Şüphe yok ki, o bir hayasızlıktı! Allah'ın hışmına uğramaya bir sebepti. O ne kötü bir yoldu!
Analarınız,
Kızlarınız,
Kızkardeşleriniz,
Halalarınız,
Teyzeleriniz,
Erkek kardeşlerinizin kızları,
Kızkardeşlerinizin kızları,
Sizi emziren süt analarınızla süt kızkardeşleriniz,
Zevcelerinizin anaları,
Kendileriyle gerdeğe girdiğiniz zevcelerinizden doğmuş olup himayelerinizde bulunan üvey kızlarınız ile evlenmek size haram kılındı. Eğer üvey kızlarınızın analarıyla gerdeğe girmemiş iseniz, onlarla evlenmenizde size bir sakınca yoktur.
Kendi sulbünüzden gelmiş olan oğullarınızın zevceleriyle evlenmeniz,
İki kızkardeşi birlikte almanız da size haram kılındı.
Ancak, bundan önce olan olmuş, geçen geçmiştir.
Çünkü, Allah gerçekten yarlıgayıcı ve çok esirgeyicidir.
Bir de, harb esiri olarak ellerinizde bulunanlar müstesna olmak üzere, evli kadınlar...
İşte bütün bunlar, size Allah yazısı olarak haramdır.
Bunlardan başkası ise, zinadan kaçınarak namuslu yaşamak üzere mallarınızla talep edesiniz diye, size helal kılındı.

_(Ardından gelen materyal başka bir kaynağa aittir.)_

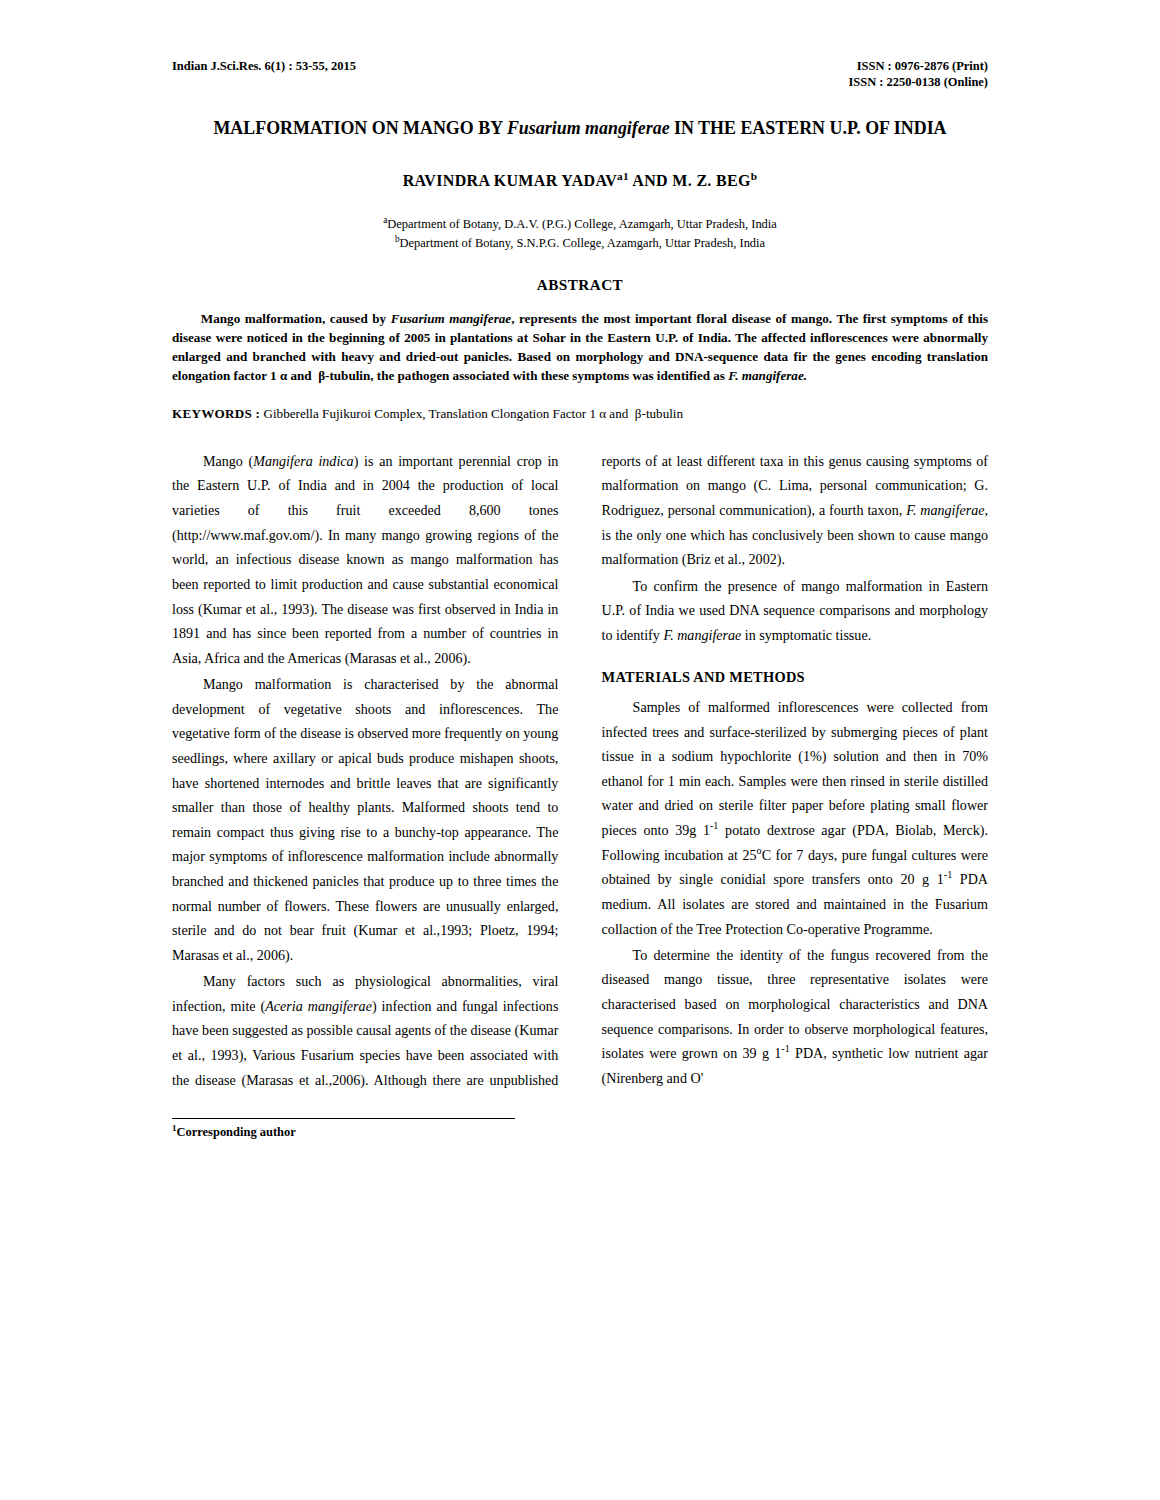Indian J.Sci.Res. 6(1) : 53-55, 2015
ISSN : 0976-2876 (Print)
ISSN : 2250-0138 (Online)
MALFORMATION ON MANGO BY Fusarium mangiferae IN THE EASTERN U.P. OF INDIA
RAVINDRA KUMAR YADAVa1 AND M. Z. BEGb
aDepartment of Botany, D.A.V. (P.G.) College, Azamgarh, Uttar Pradesh, India
bDepartment of Botany, S.N.P.G. College, Azamgarh, Uttar Pradesh, India
ABSTRACT
Mango malformation, caused by Fusarium mangiferae, represents the most important floral disease of mango. The first symptoms of this disease were noticed in the beginning of 2005 in plantations at Sohar in the Eastern U.P. of India. The affected inflorescences were abnormally enlarged and branched with heavy and dried-out panicles. Based on morphology and DNA-sequence data fir the genes encoding translation elongation factor 1 α and β-tubulin, the pathogen associated with these symptoms was identified as F. mangiferae.
KEYWORDS : Gibberella Fujikuroi Complex, Translation Clongation Factor 1 α and β-tubulin
Mango (Mangifera indica) is an important perennial crop in the Eastern U.P. of India and in 2004 the production of local varieties of this fruit exceeded 8,600 tones (http://www.maf.gov.om/). In many mango growing regions of the world, an infectious disease known as mango malformation has been reported to limit production and cause substantial economical loss (Kumar et al., 1993). The disease was first observed in India in 1891 and has since been reported from a number of countries in Asia, Africa and the Americas (Marasas et al., 2006).
Mango malformation is characterised by the abnormal development of vegetative shoots and inflorescences. The vegetative form of the disease is observed more frequently on young seedlings, where axillary or apical buds produce mishapen shoots, have shortened internodes and brittle leaves that are significantly smaller than those of healthy plants. Malformed shoots tend to remain compact thus giving rise to a bunchy-top appearance. The major symptoms of inflorescence malformation include abnormally branched and thickened panicles that produce up to three times the normal number of flowers. These flowers are unusually enlarged, sterile and do not bear fruit (Kumar et al.,1993; Ploetz, 1994; Marasas et al., 2006).
Many factors such as physiological abnormalities, viral infection, mite (Aceria mangiferae) infection and fungal infections have been suggested as possible causal agents of the disease (Kumar et al., 1993), Various Fusarium species have been associated with the disease (Marasas et al.,2006). Although there are unpublished reports of at least different taxa in this genus causing symptoms of malformation on mango (C. Lima, personal communication; G. Rodriguez, personal communication), a fourth taxon, F. mangiferae, is the only one which has conclusively been shown to cause mango malformation (Briz et al., 2002).
To confirm the presence of mango malformation in Eastern U.P. of India we used DNA sequence comparisons and morphology to identify F. mangiferae in symptomatic tissue.
MATERIALS AND METHODS
Samples of malformed inflorescences were collected from infected trees and surface-sterilized by submerging pieces of plant tissue in a sodium hypochlorite (1%) solution and then in 70% ethanol for 1 min each. Samples were then rinsed in sterile distilled water and dried on sterile filter paper before plating small flower pieces onto 39g 1-1 potato dextrose agar (PDA, Biolab, Merck). Following incubation at 25oC for 7 days, pure fungal cultures were obtained by single conidial spore transfers onto 20 g 1-1 PDA medium. All isolates are stored and maintained in the Fusarium collaction of the Tree Protection Co-operative Programme.
To determine the identity of the fungus recovered from the diseased mango tissue, three representative isolates were characterised based on morphological characteristics and DNA sequence comparisons. In order to observe morphological features, isolates were grown on 39 g 1-1 PDA, synthetic low nutrient agar (Nirenberg and O'
1Corresponding author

O halde, hangilerinden nikâh ile müstefid oldunuzsa, mehirlerini kendilerine veriniz ki, farzdır; o mehri kesiştikten sonra aranızda rızalaştığınızda da, bir vebal yoktur.

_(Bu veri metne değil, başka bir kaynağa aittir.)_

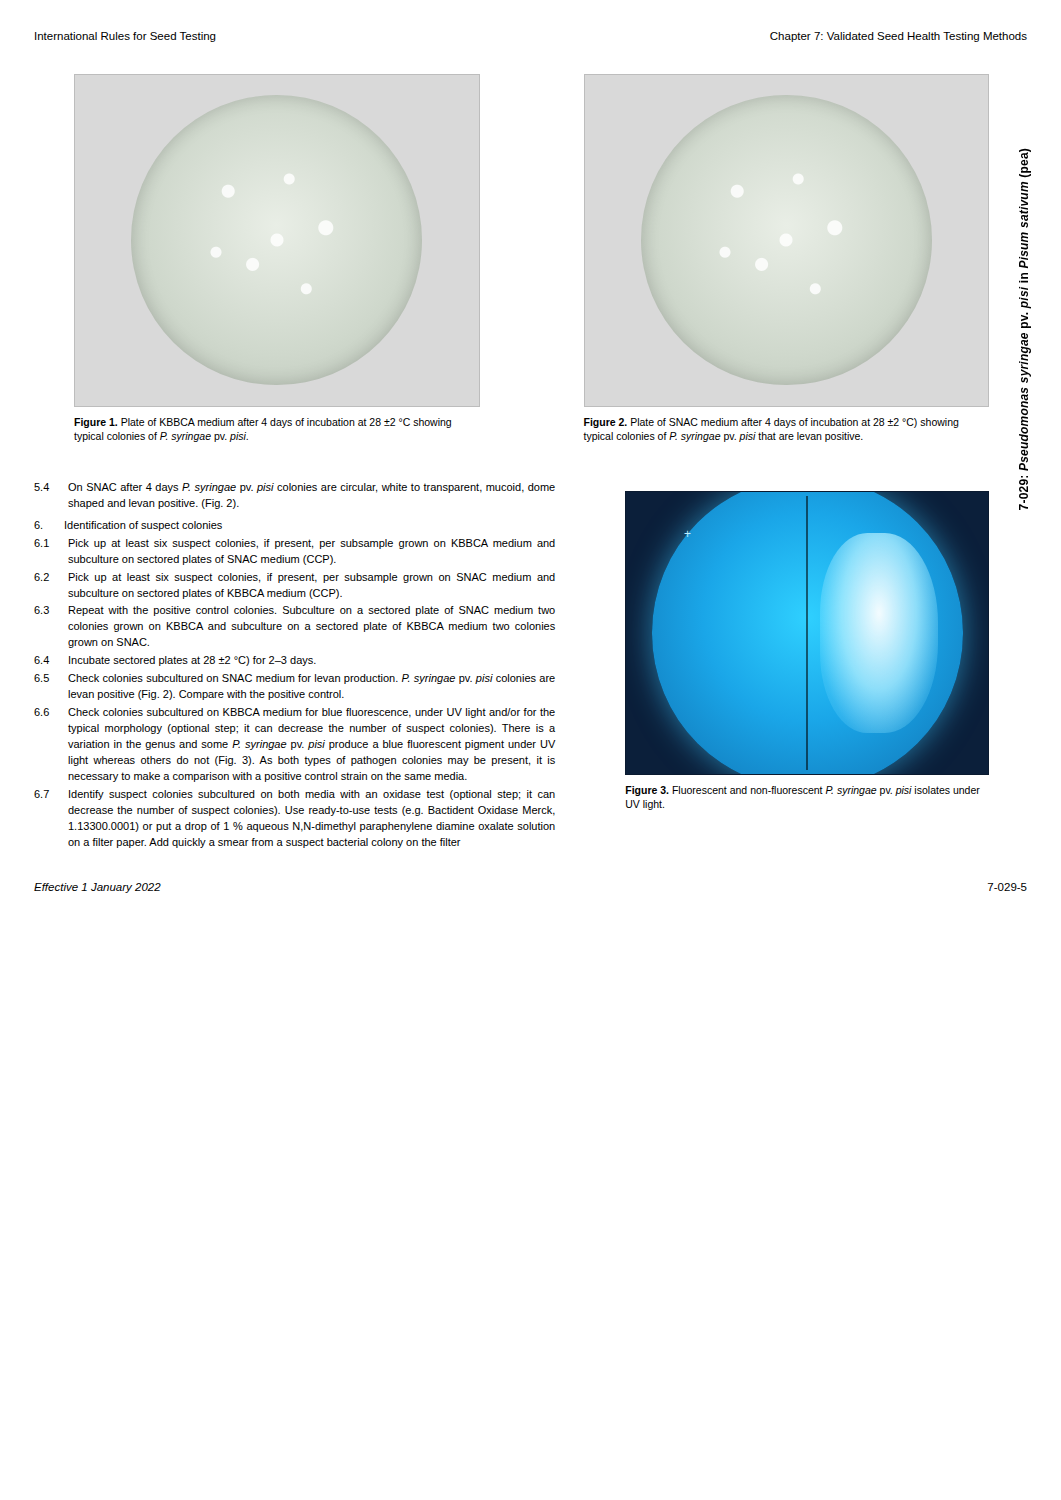International Rules for Seed Testing
Chapter 7: Validated Seed Health Testing Methods
Figure 1. Plate of KBBCA medium after 4 days of incubation at 28 ±2 °C showing typical colonies of P. syringae pv. pisi.
Figure 2. Plate of SNAC medium after 4 days of incubation at 28 ±2 °C) showing typical colonies of P. syringae pv. pisi that are levan positive.
5.4 On SNAC after 4 days P. syringae pv. pisi colonies are circular, white to transparent, mucoid, dome shaped and levan positive. (Fig. 2).
6. Identification of suspect colonies
6.1 Pick up at least six suspect colonies, if present, per subsample grown on KBBCA medium and subculture on sectored plates of SNAC medium (CCP).
6.2 Pick up at least six suspect colonies, if present, per subsample grown on SNAC medium and subculture on sectored plates of KBBCA medium (CCP).
6.3 Repeat with the positive control colonies. Subculture on a sectored plate of SNAC medium two colonies grown on KBBCA and subculture on a sectored plate of KBBCA medium two colonies grown on SNAC.
6.4 Incubate sectored plates at 28 ±2 °C) for 2–3 days.
6.5 Check colonies subcultured on SNAC medium for levan production. P. syringae pv. pisi colonies are levan positive (Fig. 2). Compare with the positive control.
6.6 Check colonies subcultured on KBBCA medium for blue fluorescence, under UV light and/or for the typical morphology (optional step; it can decrease the number of suspect colonies). There is a variation in the genus and some P. syringae pv. pisi produce a blue fluorescent pigment under UV light whereas others do not (Fig. 3). As both types of pathogen colonies may be present, it is necessary to make a comparison with a positive control strain on the same media.
6.7 Identify suspect colonies subcultured on both media with an oxidase test (optional step; it can decrease the number of suspect colonies). Use ready-to-use tests (e.g. Bactident Oxidase Merck, 1.13300.0001) or put a drop of 1 % aqueous N,N-dimethyl paraphenylene diamine oxalate solution on a filter paper. Add quickly a smear from a suspect bacterial colony on the filter
+
Figure 3. Fluorescent and non-fluorescent P. syringae pv. pisi isolates under UV light.
7-029: Pseudomonas syringae pv. pisi in Pisum sativum (pea)
Effective 1 January 2022
7-029-5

Şüphe yok ki, Allah hakkıyla bilicidir ve mutlak hüküm ve hikmet sahibidir.
İçinizden her kim hür olan mü'min kadınları nikâh edecek genişliğe güç yetiremiyorsa, ona da ellerinizin altındaki mü'min cariyelerinizden var!
Allah kadrinizi imanınızla bilir.
Mü'minler hep birbirinizden sayılırsınız.

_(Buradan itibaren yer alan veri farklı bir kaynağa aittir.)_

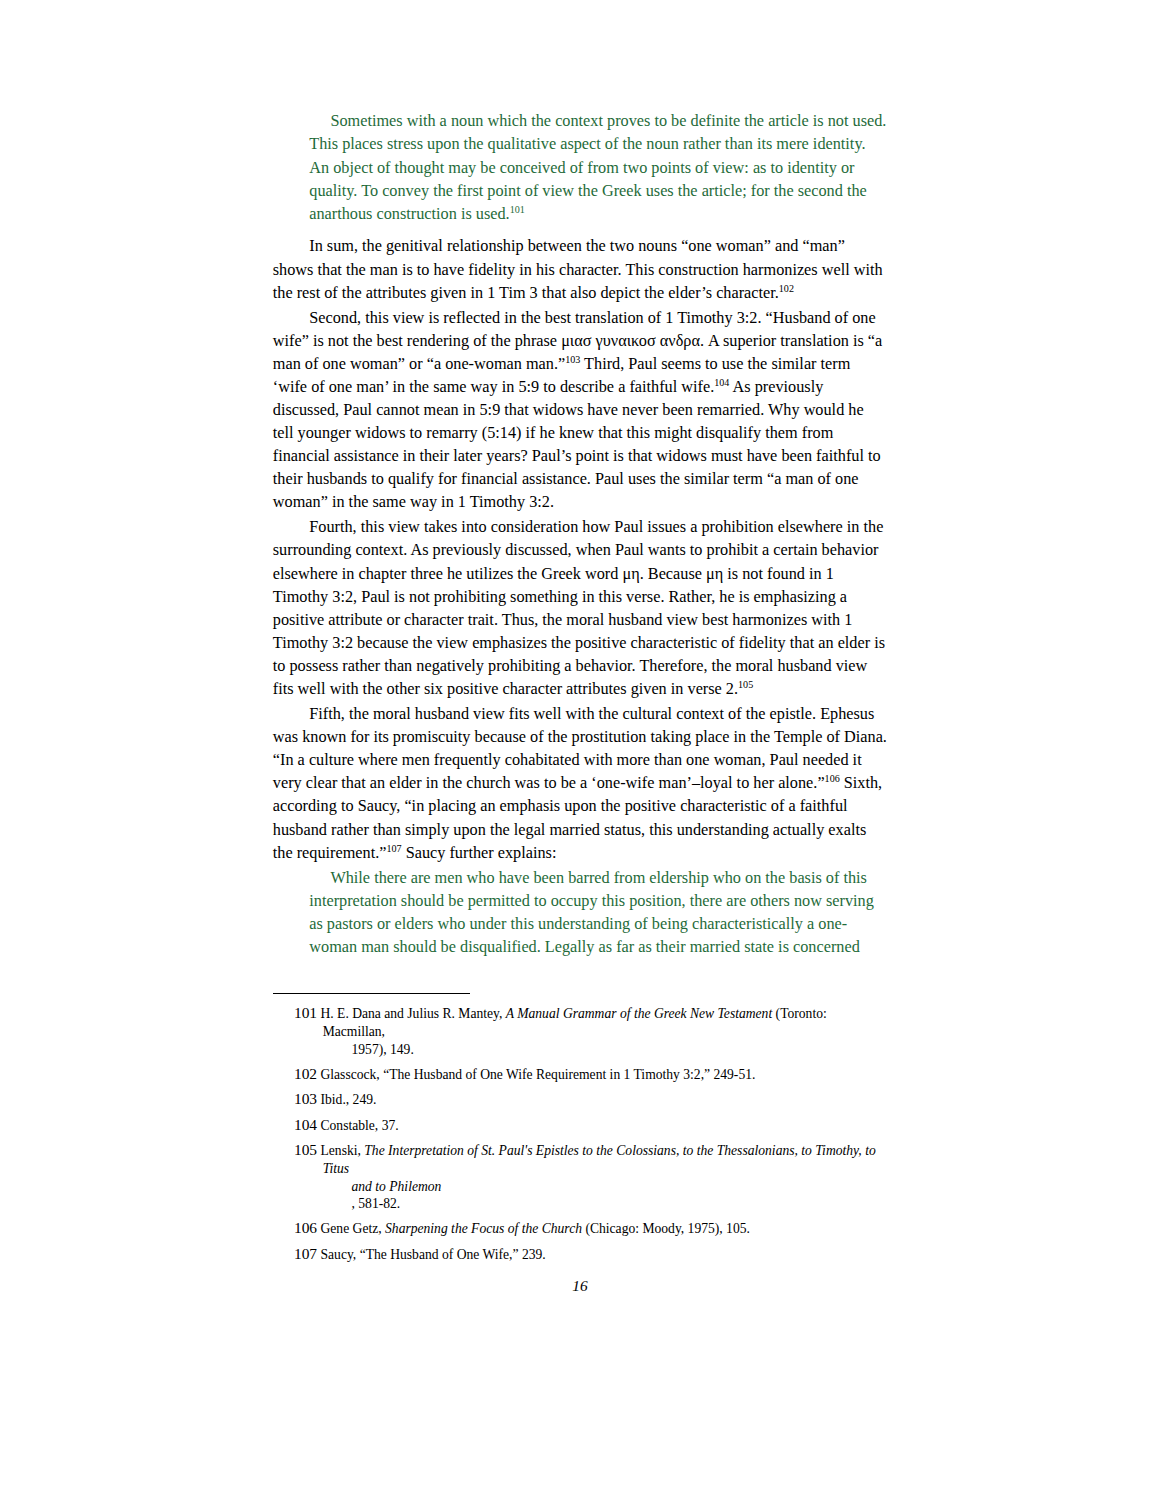Sometimes with a noun which the context proves to be definite the article is not used. This places stress upon the qualitative aspect of the noun rather than its mere identity. An object of thought may be conceived of from two points of view: as to identity or quality. To convey the first point of view the Greek uses the article; for the second the anarthous construction is used.101
In sum, the genitival relationship between the two nouns “one woman” and “man” shows that the man is to have fidelity in his character. This construction harmonizes well with the rest of the attributes given in 1 Tim 3 that also depict the elder’s character.102
Second, this view is reflected in the best translation of 1 Timothy 3:2. “Husband of one wife” is not the best rendering of the phrase μιασ γυναικοσ ανδρα. A superior translation is “a man of one woman” or “a one-woman man.”103 Third, Paul seems to use the similar term ‘wife of one man’ in the same way in 5:9 to describe a faithful wife.104 As previously discussed, Paul cannot mean in 5:9 that widows have never been remarried. Why would he tell younger widows to remarry (5:14) if he knew that this might disqualify them from financial assistance in their later years? Paul’s point is that widows must have been faithful to their husbands to qualify for financial assistance. Paul uses the similar term “a man of one woman” in the same way in 1 Timothy 3:2.
Fourth, this view takes into consideration how Paul issues a prohibition elsewhere in the surrounding context. As previously discussed, when Paul wants to prohibit a certain behavior elsewhere in chapter three he utilizes the Greek word μη. Because μη is not found in 1 Timothy 3:2, Paul is not prohibiting something in this verse. Rather, he is emphasizing a positive attribute or character trait. Thus, the moral husband view best harmonizes with 1 Timothy 3:2 because the view emphasizes the positive characteristic of fidelity that an elder is to possess rather than negatively prohibiting a behavior. Therefore, the moral husband view fits well with the other six positive character attributes given in verse 2.105
Fifth, the moral husband view fits well with the cultural context of the epistle. Ephesus was known for its promiscuity because of the prostitution taking place in the Temple of Diana. “In a culture where men frequently cohabitated with more than one woman, Paul needed it very clear that an elder in the church was to be a ‘one-wife man’–loyal to her alone.”106 Sixth, according to Saucy, “in placing an emphasis upon the positive characteristic of a faithful husband rather than simply upon the legal married status, this understanding actually exalts the requirement.”107 Saucy further explains:
While there are men who have been barred from eldership who on the basis of this interpretation should be permitted to occupy this position, there are others now serving as pastors or elders who under this understanding of being characteristically a one-woman man should be disqualified. Legally as far as their married state is concerned
101 H. E. Dana and Julius R. Mantey, A Manual Grammar of the Greek New Testament (Toronto: Macmillan, 1957), 149.
102 Glasscock, “The Husband of One Wife Requirement in 1 Timothy 3:2,” 249-51.
103 Ibid., 249.
104 Constable, 37.
105 Lenski, The Interpretation of St. Paul's Epistles to the Colossians, to the Thessalonians, to Timothy, to Titus and to Philemon, 581-82.
106 Gene Getz, Sharpening the Focus of the Church (Chicago: Moody, 1975), 105.
107 Saucy, “The Husband of One Wife,” 239.
16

Onun için, fuhuşta bulunmayarak, gizli dost da edinmeyerek namuslu yaşadıkları halde, onları sahiplerinin izniyle nikâh ediniz ve mehirlerini güzellikle kendilerine veriniz.
Eğer evlendikten sonra bir fuhuş irtikap ederlerse, o vakit üzerlerine, hür kadınlar üzerine terettüp edecek cezanın yansı uygulanmak gerekir.
Bu, günaha girmek korkusu olanlarınız içindir.
Yoksa, sabretmeniz, sizin için daha hayırlıdır.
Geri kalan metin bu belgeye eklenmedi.